0 votes
1 view
in Machine Learning by (12.2k points)

I'm Working on document classification tasks in java.

Both algorithms came highly recommended, what are the benefits and disadvantages of each and which is more commonly used in the literature for Natural Language Processing tasks?

1 Answer

0 votes
by (31.3k points)

The main difference between the Porter and Lancaster Stemming algorithms is that the Lancaster stemmer is significantly more dynamic than the Porter Stemmer. 

The three major stemming algorithms in use nowadays:

  • Porter Stemmer

  • Snowball Stemmer

  • Lancaster Stemmer

Porter is the least aggressive algorithm, with the description of each algorithm actually being somewhat lengthy and technical. 

Porter: It is the most commonly used stemmer nowadays. It is one of the few stemmers that actually have Java support and it is also the most computationally intensive of the algorithms. It is also the oldest stemming algorithm by a large margin.

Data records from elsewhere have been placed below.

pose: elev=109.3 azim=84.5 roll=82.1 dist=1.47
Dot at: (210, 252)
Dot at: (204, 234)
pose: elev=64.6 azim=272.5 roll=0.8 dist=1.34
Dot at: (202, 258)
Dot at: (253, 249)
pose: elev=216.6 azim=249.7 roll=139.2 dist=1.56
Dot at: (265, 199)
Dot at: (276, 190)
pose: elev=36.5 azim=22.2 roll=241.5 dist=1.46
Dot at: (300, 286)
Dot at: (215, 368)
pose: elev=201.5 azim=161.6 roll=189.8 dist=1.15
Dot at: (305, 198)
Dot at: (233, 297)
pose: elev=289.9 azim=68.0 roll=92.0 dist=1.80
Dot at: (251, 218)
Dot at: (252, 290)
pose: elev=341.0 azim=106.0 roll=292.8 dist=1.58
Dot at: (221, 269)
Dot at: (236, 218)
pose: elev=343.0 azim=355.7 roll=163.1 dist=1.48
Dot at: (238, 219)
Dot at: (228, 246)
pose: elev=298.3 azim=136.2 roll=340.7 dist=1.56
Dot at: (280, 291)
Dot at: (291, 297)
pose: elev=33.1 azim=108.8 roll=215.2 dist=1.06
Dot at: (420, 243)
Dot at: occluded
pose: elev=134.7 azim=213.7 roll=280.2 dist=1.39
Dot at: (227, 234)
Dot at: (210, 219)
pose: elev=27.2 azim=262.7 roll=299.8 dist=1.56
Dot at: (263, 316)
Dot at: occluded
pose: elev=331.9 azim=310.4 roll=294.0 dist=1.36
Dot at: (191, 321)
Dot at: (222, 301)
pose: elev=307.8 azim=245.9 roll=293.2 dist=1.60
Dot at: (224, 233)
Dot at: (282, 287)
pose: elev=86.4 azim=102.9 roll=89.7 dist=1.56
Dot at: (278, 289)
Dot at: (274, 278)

Snowball: This is an improvement over porter. It is slightly faster computation time than porter, with a reasonably large community around it.

Lancaster: It is a very aggressive stemming algorithm. With Porter and Snowball, the stemmed representations are intuitive to a reader, not so with Lancaster, as many shorter words will become totally confusing. The fastest algorithm here, and will reduce your working set of words hugely, but if you want more distinction, not the tool you would want.

I’d suggest that Snowball is better than Porter and Lancaster.

Hope this answer helps.

...